> [取り組む作業]:
A: ゴジラ-1.0のレビューのうち、「今観終わったのにもうまた観たいと思う。」から「恐ろしさの反復横跳びだった。」までをすべて、一字も変えずに書き写してください。
B: ゴジラ-1.0のレビューについて、次の問いに答えてください。
(i) 映画は何年に製作されたか。
(ii) レビューにつけられた点数はいくつか。
(iii) 握り締めたハンカチは何でしわくちゃになっていたか。
C: ゴジラ-1.0のレビューを、最後の文の次から書き継いでください。

> [提示テキスト]:
◆ ◆ ◆
なつ子

ゴジラ-1.0のなつ子のネタバレレビュー・内容・結末

ゴジラ-1.0(2023年製作の映画)
5.0

このレビューはネタバレを含みます



どこから話そう、何から話そう。
手に汗握るとはこのこと、握り締めたハンカチは涙と汗でしわくちゃになっていた。
今観終わったのにもうまた観たいと思う。
観終わった後、ホームページのゼロからマイナスへの文字の意味がわかって今もまだ浮かれている。

ゴジラに限らず、大型の存在って足元に目もくれず蹂躙するイメージだったのに、この作品のゴジラはめちゃくちゃ人を認識している。ゴジラと対峙する瞬間は映画館で観れて良かったと喜びと恐ろしさの反復横跳びだった。
◆ ◆ ◆
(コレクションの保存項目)
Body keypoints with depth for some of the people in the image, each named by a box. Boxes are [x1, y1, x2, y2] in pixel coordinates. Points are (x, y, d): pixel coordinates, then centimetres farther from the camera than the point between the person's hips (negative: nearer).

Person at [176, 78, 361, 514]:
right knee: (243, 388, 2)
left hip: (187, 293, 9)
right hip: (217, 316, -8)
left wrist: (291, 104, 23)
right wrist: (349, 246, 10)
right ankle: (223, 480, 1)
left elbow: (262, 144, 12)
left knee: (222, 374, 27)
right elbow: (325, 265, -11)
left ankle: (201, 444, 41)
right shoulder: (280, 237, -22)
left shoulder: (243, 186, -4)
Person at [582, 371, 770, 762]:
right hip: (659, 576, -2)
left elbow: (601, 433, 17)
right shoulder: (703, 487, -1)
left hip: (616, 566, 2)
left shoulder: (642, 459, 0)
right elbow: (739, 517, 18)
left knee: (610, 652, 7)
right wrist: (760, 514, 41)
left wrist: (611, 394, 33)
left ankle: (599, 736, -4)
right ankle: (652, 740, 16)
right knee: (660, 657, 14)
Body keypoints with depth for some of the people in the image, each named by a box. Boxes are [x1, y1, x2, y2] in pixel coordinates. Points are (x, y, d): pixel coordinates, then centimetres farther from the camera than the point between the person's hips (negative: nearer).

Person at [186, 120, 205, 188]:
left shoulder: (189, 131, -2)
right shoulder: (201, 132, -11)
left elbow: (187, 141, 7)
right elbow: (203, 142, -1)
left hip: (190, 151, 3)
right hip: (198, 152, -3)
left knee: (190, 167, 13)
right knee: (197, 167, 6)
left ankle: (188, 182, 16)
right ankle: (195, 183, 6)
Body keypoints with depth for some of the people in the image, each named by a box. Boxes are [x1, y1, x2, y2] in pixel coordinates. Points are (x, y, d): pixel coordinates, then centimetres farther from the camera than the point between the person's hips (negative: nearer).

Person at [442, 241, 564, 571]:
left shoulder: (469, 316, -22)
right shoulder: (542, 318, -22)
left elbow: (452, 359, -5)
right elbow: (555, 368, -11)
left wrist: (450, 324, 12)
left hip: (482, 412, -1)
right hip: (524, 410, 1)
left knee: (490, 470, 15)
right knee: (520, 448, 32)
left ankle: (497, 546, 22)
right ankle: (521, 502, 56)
◆ ◆ ◆
> [解答一覧]:
A:
今観終わったのにもうまた観たいと思う。
観終わった後、ホームページのゼロからマイナスへの文字の意味がわかって今もまだ浮かれている。

ゴジラに限らず、大型の存在って足元に目もくれず蹂躙するイメージだったのに、この作品のゴジラはめちゃくちゃ人を認識している。ゴジラと対峙する瞬間は映画館で観れて良かったと喜びと恐ろしさの反復横跳びだった。

B:
(i) 2023年
(ii) 5.0
(iii) 涙と汗

C:
日本兵とゴジラのそのミスマッチさに笑っていたのも束の間、突如はじまったジュラシックパークに恐ろしさで泣いた。頭だけつまんだ後ぽいしてるから、捕食とかでは無いんだと余計に怖かった。なら何の為に人間を攻撃していたのかはわからなかった。

人に当たらないとやっていけない気持ちも勿論わかる。仲間が全滅したのも、子供達がみんな死んでしまったのも。誰かの所為にしないとやっていけない状況で、敷島がちょっと撃ったところで結果は変わらなかったことを橘さんもわかっていたと思う。

最近面白いと思った邦画に安藤サクラが出ている。彼女の存在が良い味を出していた。

転がり込んで来た典子とアキコと3人の歪な疑似家族。家庭と見紛うほどに家族なのに、心に傷を負った人たちの集まりというのが切なくて、まだ僕の戦争が終わってないという言葉が切なかった。
最後までアキコがにこりともしなくてそれがちょっと気になってしまったけど、孤児らしさみたいなのもあったと思う。
あんな小さい子、良く良い子にお芝居出来たな。3人ともこれから幸せになって欲しい。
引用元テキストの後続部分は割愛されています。